Ему шёл уже седьмой год, когда на ребятишек в их подвале напала оспа. Архипа живо отвезли в больницу -- лишь бы с рук долой! Мучился мальчуган неизреченно, даже доктора не думали, что он жив останется, у него вытек один глаз, а лицо осталось на всю жизнь обезображено рябинами, но всё-таки он всегда вспоминал эту болезнь, как лучшую пору своей жизни.
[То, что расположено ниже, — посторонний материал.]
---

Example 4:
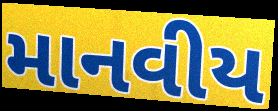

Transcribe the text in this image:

માનવીય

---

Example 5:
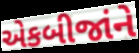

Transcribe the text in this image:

એકબીજાંનેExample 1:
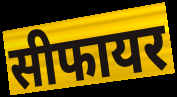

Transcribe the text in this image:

सीफायर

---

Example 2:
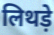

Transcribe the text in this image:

लिथड़े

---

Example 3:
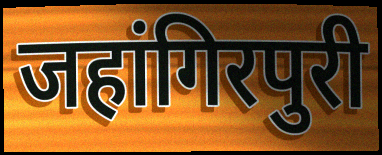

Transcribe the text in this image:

जहांगिरपुरी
Сначала он долго лежал без памяти, но зато, как пришёл он в сознание и увидел себя своим единственным глазом в высокой, светлой палате в чистом белье и мягкой постели, как попривык к весёлым докторам и ласковым сестрам милосердия, ему стало казаться, что он в раю, а подвал, хозяйка, драки, ругань и подзатыльники были только тяжким бредом за время его болезни. Даже дети были здесь не такие, как там: все тут были с ним ласковы, все они были равны, не попрекали его ни отцом, ни даже уродством, потому что и все были здесь после оспы не особенно красивы.
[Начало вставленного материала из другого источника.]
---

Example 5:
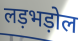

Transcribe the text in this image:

लड़भड़ोल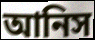
আনিসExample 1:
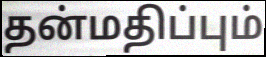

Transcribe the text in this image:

தன்மதிப்பும்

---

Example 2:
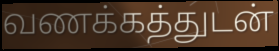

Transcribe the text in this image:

வணக்கத்துடன்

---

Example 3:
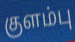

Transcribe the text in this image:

குளம்பு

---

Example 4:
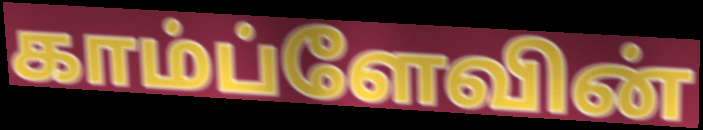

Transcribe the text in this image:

காம்ப்ளேவின்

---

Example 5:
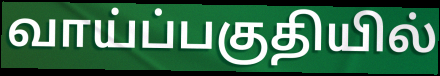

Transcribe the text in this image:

வாய்ப்பகுதியில்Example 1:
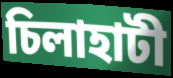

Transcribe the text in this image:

চিলাহাটী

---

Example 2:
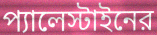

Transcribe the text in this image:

প্যালেস্টাইনের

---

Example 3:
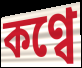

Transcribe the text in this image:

কণ্বে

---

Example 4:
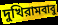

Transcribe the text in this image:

Долго пробыл он в больнице. Отец сначала приходил к нему часто, но вдруг перестал. Потом пришла хозяйка, о чём-то долго шепталась со старшей сестрой милосердия, дала ей какие-то бумаги, как-то особенно ласково погладила его по голове и ушла. С тех пор сёстры и доктора стали к нему ещё добрее, и только уж потом, долго спустя узнал он, что отец его замёрз где-то за городом, куда забрел пьяный, Бог весть, зачем.
Из больницы передали его в приют, и тут-то и кончились его красные дни. Невзлюбили его там за его уродство. Он пошёл было к детям с той же лаской, с какой играл и жил со своими больными товарищами, но его гнали, толкали, дразнили, устраивали над ним всякие проказы и насмешки... "Господи, Господи! Да за что же это? Ведь я им ничего худого не сделал!" -- часто думал бедняга, заливаясь слезами где-нибудь в уголку. Ученье загнанному мальчику, который вечно тосковал и всех боялся, тоже не давалось. Думало-думало начальство, к чему его приспособить, и порешило отдать служить в портерную: там, дескать, ни науки, ни красоты не требуется, а сыт всё-таки будет. Лучше и не рассказывать, как мучили его там и пьяные, обезумевшие люди и озорные товарищи! Спокоен он был только тогда, когда забьётся ночью головой под подушку, а на его душе становилось легко только тогда, когда снилась ему больница. Запуган Архип был до того, что всего боялся и ничего не хотел, так что из жалованья своего он ничего на себя не тратил. Товарищи смекнули это и обирали его без всякой совести и жалости, а он рад был отдать им все -- за два-три приветливых слова.